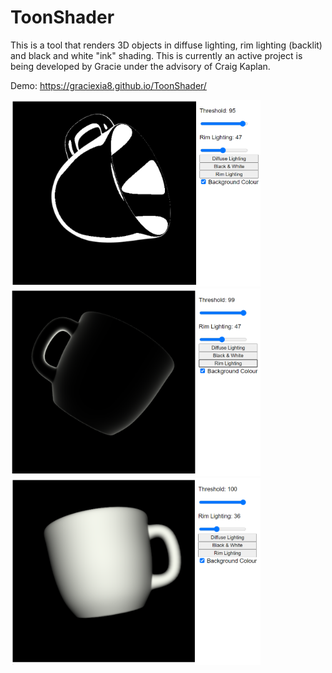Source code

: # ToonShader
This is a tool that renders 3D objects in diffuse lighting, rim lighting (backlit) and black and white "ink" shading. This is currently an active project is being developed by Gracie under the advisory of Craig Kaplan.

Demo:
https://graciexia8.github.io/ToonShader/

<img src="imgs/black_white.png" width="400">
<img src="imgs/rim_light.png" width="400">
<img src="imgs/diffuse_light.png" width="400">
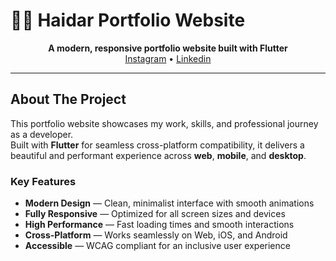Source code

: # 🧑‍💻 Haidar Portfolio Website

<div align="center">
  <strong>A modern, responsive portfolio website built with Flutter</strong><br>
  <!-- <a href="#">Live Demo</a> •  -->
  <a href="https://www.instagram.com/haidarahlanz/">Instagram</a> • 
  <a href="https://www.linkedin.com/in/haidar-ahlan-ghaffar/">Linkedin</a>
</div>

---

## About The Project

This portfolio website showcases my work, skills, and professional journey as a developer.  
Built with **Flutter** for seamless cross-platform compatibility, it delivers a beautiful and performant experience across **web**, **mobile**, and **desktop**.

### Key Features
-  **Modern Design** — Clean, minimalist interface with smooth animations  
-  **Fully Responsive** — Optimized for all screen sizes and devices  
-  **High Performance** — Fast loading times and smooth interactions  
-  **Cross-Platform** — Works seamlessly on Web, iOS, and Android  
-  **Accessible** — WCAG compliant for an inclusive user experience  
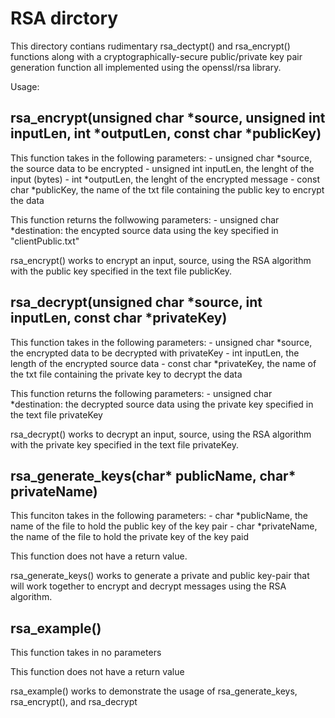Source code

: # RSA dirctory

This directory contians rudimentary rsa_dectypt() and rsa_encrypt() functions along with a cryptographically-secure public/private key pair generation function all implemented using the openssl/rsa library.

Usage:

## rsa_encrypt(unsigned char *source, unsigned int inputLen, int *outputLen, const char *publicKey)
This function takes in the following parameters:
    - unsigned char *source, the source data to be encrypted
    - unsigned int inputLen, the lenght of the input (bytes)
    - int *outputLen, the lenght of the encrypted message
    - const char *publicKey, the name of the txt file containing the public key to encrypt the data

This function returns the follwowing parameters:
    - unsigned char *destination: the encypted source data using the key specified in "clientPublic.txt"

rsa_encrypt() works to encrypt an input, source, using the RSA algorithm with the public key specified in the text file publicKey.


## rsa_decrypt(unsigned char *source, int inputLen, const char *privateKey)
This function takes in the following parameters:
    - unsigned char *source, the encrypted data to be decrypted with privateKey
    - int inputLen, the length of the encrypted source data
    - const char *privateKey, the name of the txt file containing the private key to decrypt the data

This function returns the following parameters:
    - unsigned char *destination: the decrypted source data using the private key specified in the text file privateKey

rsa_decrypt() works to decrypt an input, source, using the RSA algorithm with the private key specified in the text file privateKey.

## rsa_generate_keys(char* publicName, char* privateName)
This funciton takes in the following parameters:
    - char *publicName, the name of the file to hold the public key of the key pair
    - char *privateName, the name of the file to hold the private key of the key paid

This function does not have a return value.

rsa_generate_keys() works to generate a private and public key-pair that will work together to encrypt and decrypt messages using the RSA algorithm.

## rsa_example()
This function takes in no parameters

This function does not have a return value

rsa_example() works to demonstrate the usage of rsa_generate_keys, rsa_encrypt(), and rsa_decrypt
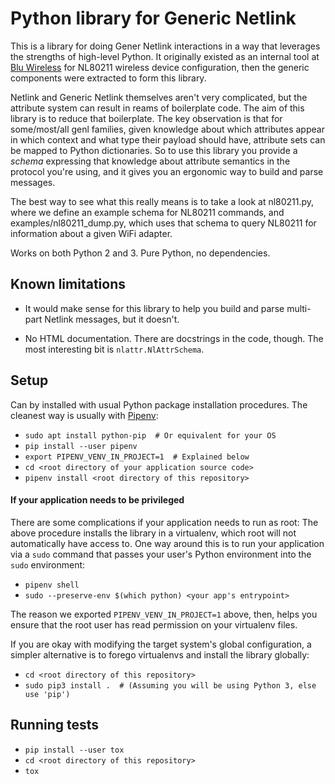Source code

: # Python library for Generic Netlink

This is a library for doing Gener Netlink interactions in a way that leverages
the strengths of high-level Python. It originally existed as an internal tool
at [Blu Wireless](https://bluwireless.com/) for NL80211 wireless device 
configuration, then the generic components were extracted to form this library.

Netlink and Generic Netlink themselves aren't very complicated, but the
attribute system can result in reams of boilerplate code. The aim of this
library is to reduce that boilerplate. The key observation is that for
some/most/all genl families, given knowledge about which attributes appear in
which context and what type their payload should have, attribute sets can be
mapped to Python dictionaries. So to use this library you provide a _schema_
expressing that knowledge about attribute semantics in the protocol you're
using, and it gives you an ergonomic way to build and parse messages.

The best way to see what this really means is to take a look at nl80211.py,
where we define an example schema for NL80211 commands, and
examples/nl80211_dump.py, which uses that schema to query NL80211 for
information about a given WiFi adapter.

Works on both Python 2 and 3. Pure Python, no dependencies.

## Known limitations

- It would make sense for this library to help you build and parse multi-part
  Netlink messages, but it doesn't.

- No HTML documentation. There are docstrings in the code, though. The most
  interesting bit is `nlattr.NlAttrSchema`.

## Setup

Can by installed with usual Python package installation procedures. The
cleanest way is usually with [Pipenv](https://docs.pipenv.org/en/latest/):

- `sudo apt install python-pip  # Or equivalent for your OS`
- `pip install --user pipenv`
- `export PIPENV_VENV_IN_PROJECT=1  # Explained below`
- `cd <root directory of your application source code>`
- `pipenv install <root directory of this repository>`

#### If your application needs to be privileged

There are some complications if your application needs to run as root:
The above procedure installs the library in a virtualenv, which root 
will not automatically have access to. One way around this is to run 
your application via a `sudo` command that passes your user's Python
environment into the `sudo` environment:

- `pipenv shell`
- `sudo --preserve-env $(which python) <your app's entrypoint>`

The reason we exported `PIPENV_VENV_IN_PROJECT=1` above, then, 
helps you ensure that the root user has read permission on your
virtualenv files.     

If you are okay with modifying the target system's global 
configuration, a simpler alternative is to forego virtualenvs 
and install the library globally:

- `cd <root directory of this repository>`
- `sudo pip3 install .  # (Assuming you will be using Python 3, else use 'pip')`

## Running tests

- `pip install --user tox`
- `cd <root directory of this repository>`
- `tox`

==========

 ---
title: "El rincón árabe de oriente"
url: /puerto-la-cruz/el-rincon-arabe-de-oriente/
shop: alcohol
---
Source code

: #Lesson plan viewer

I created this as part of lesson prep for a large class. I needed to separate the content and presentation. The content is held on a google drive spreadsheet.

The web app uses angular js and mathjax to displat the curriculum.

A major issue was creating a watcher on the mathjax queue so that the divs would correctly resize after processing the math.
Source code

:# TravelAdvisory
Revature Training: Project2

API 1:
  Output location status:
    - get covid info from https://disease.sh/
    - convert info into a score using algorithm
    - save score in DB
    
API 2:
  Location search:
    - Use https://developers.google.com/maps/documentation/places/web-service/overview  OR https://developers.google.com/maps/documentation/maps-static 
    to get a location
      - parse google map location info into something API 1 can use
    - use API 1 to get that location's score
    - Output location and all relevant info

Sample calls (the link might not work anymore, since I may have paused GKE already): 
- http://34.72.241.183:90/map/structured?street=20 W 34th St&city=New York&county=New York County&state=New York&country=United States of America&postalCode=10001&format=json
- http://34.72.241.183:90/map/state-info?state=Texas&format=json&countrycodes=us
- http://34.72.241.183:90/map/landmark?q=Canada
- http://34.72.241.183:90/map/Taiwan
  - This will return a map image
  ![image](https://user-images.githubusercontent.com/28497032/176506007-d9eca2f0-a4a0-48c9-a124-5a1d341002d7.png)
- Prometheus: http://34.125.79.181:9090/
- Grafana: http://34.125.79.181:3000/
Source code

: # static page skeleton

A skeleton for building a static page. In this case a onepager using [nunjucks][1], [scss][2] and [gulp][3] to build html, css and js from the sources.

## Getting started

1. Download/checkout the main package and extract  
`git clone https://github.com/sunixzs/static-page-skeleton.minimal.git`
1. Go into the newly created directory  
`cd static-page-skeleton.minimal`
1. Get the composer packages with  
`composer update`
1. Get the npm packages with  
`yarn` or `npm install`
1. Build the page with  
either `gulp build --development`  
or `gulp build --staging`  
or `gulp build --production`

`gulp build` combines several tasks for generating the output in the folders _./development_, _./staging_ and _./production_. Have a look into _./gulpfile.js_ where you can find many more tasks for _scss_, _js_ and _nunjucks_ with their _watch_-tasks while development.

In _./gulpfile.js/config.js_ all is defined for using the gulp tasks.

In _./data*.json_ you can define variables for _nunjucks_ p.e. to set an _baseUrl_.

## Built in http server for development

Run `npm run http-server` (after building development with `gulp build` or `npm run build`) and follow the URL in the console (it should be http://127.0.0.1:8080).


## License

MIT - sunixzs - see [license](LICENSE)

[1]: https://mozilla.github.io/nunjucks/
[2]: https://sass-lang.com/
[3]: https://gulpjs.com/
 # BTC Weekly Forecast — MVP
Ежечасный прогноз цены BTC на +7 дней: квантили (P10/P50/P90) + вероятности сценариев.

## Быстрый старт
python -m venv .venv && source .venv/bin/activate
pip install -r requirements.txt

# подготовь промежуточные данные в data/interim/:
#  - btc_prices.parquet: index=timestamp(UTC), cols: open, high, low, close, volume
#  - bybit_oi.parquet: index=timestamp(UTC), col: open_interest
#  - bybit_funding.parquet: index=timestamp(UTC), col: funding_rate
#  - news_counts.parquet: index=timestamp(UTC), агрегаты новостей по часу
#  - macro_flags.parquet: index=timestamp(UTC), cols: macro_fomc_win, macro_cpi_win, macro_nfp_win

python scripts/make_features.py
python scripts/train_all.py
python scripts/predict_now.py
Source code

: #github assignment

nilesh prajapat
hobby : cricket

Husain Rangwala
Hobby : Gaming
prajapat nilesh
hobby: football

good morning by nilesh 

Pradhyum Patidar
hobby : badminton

==========

Which lines in the rows above contain the word "packages"? Show each of them in full.

1. Get the composer packages with  
1. Get the npm packages with  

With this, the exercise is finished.